Im Zentrum des Landes verbinden Gerichte oft Náhuatl-Wurzeln mit europäischen Zutaten. Pozole, ein Eintopf aus nixtamalisiertem Mais (cacahuazintle) und Fleisch, geht auf vorspanische Festspeisen zurück. Tamales, in Mais- oder Bananenblättern gegarte Maisteigtaschen, sind im ganzen Land verbreitet und je nach Region süß oder herzhaft. Als Delikatesse gelten escamoles, die Larven einer Ameisenart, im Hochland auch „Kaviar der Wüste“ genannt. Getränke wie atole (warmer Maisbrei) und der Kakaotrank im Stil der alten Maya zeigen, wie tief der Mais auch flüssig in der Ernährung verankert ist.

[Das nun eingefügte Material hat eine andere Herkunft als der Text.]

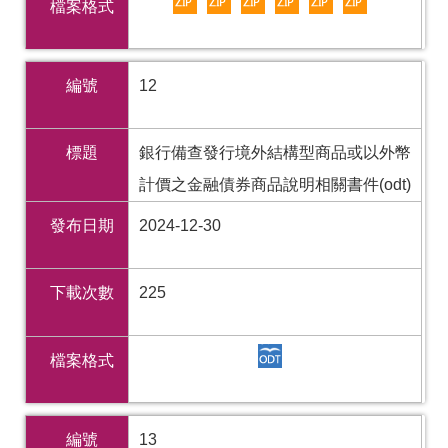
檔案格式
編號
12
標題
銀行備查發行境外結構型商品或以外幣
計價之金融債券商品說明相關書件(odt)
發布日期
2024-12-30
下載次數
225
檔案格式
編號
13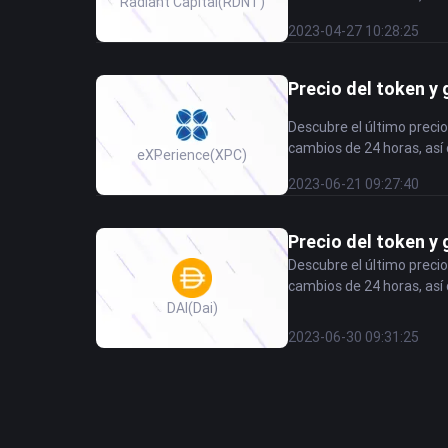
Radiant Capital
(RDNT)
hoy!
2023-04-27 10:28:25
Precio del token y
Descubre el último precio
cambios de 24 horas, así 
eXPerience
(XPC)
hoy!
2023-06-21 09:27:40
Precio del token y 
Descubre el último precio
cambios de 24 horas, así 
DAI
(Dai)
2023-06-30 09:31:25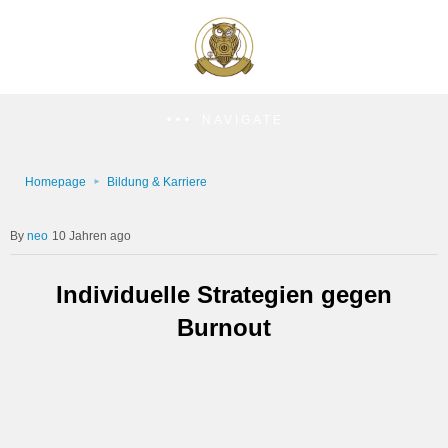
NAVIGATE
Homepage
Bildung & Karriere
neo
10 Jahren ago
Individuelle Strategien gegen
Burnout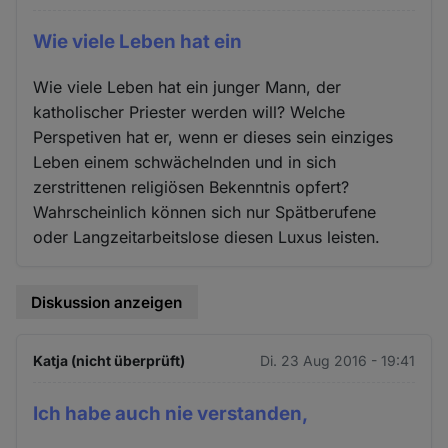
Wie viele Leben hat ein
Wie viele Leben hat ein junger Mann, der
katholischer Priester werden will? Welche
Perspetiven hat er, wenn er dieses sein einziges
Leben einem schwächelnden und in sich
zerstrittenen religiösen Bekenntnis opfert?
Wahrscheinlich können sich nur Spätberufene
oder Langzeitarbeitslose diesen Luxus leisten.
Diskussion anzeigen
Katja (nicht überprüft)
Di. 23 Aug 2016 - 19:41
Ich habe auch nie verstanden,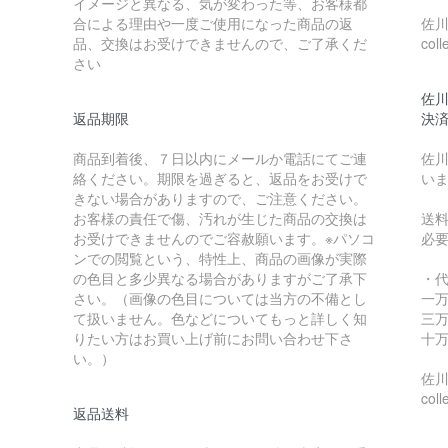
イメージと異なる、気が変わった等、お客様都
合による理由や一度ご使用になった商品の返
佐川急
品、交換はお受けできませんので、ご了承くだ
coll
さい
佐川
返品期限
決
商品到着後、７日以内にメールか電話にてご連
佐川
絡ください。期限を過ぎると、返品をお受けで
い
きない場合がありますので、ご注意ください。
お客様の責任で傷、汚れが生じた商品の交換は
送
お受けできませんのでご容赦願います。※パソコ
必
ンでの閲覧という、特性上、商品の画像が実際
の色目と多少異なる場合がありますがご了承下
・
さい。（画像の色目については当方の不備とし
一万
て扱いません。色などについてもっと詳しく知
三万
りたい方はお買い上げ前にお問い合わせ下さ
十万
い。）
佐川急
coll
返品送料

Besonderheiten und gefährdete Sprachen
Der gefährdete Zustand vieler Sprachen ist die zentrale offene Frage. Das INALI schätzt, dass von den 364 Varianten 259 von Verdrängung bedroht sind, weil Kinder sie nicht mehr lernen, Sprecher abwandern oder Diskriminierung den Gebrauch unterdrückt. Während Náhuatl, Maya und die großen oaxaqueñischen Sprachen Hunderttausende Sprecher zählen, kommen Sprachen wie Kiliwa, Awakateko oder Ayapaneco nur noch auf wenige Dutzend oder gar einzelne Sprecher.
Rechtlich hat sich die Lage gewandelt. Artikel 2 der Verfassung definiert Mexiko seit 2001 als plurikulturelle Nation, das Sprachengesetz von 2003 erhob alle indigenen Sprachen zu Nationalsprachen mit Gültigkeit in ihrem Gebiet. 2019 wurde die Verfassung erweitert und erkennt seither auch das afromexikanische Volk an, das der Zensus 2020 erstmals erfasste und auf 2.576.213 Personen oder 2 Prozent bezifferte, konzentriert in Guerrero, dem Bundesstaat México, Veracruz und Oaxaca.
Der Abstand zwischen Recht und Alltag bleibt groß. Eine nationale Erhebung aus dem Jahr 2023 ergab, dass 28 Prozent der indigenen Menschen über 12 Jahren bereits Diskriminierung erfahren haben. Die Analphabetenrate unter Sprechern indigener Sprachen liegt mit rund 21 Prozent weit über dem Landesdurchschnitt. Zugleich wachsen Gegenbewegungen. Junge Aktivisten produzieren Musik, Literatur und Filme in indigenen Sprachen, Universitäten verschriftlichen Grammatiken, und das INALI treibt die Normierung von Schreibweisen voran. Ob diese Anstrengungen reichen, um die nächste Generation zu Sprechern zu machen, entscheidet sich in den kommenden Jahrzehnten.
Ausblick
Die indigenen Völker Mexikos sind kein Kapitel der Vergangenheit, sondern eine lebendige Gegenwart mit 7,4 Millionen Sprechern und 23 Millionen Menschen, die sich zugehörig fühlen. Ihr Wissen über Pflanzen, Ernährung und Boden gewinnt angesichts von Klimawandel und Ernährungsfragen neue Aktualität, etwa wenn Agronomen die Milpa als Modell für widerstandsfähige Landwirtschaft untersuchen. Wer Mexiko bereist, begegnet diesem Erbe auf jedem Markt, in jeder Tortilla und in den Namen der Orte. Den größten Beitrag zur Bewahrung leisten am Ende die Gemeinden selbst, indem sie ihre Sprachen an Kinder weitergeben.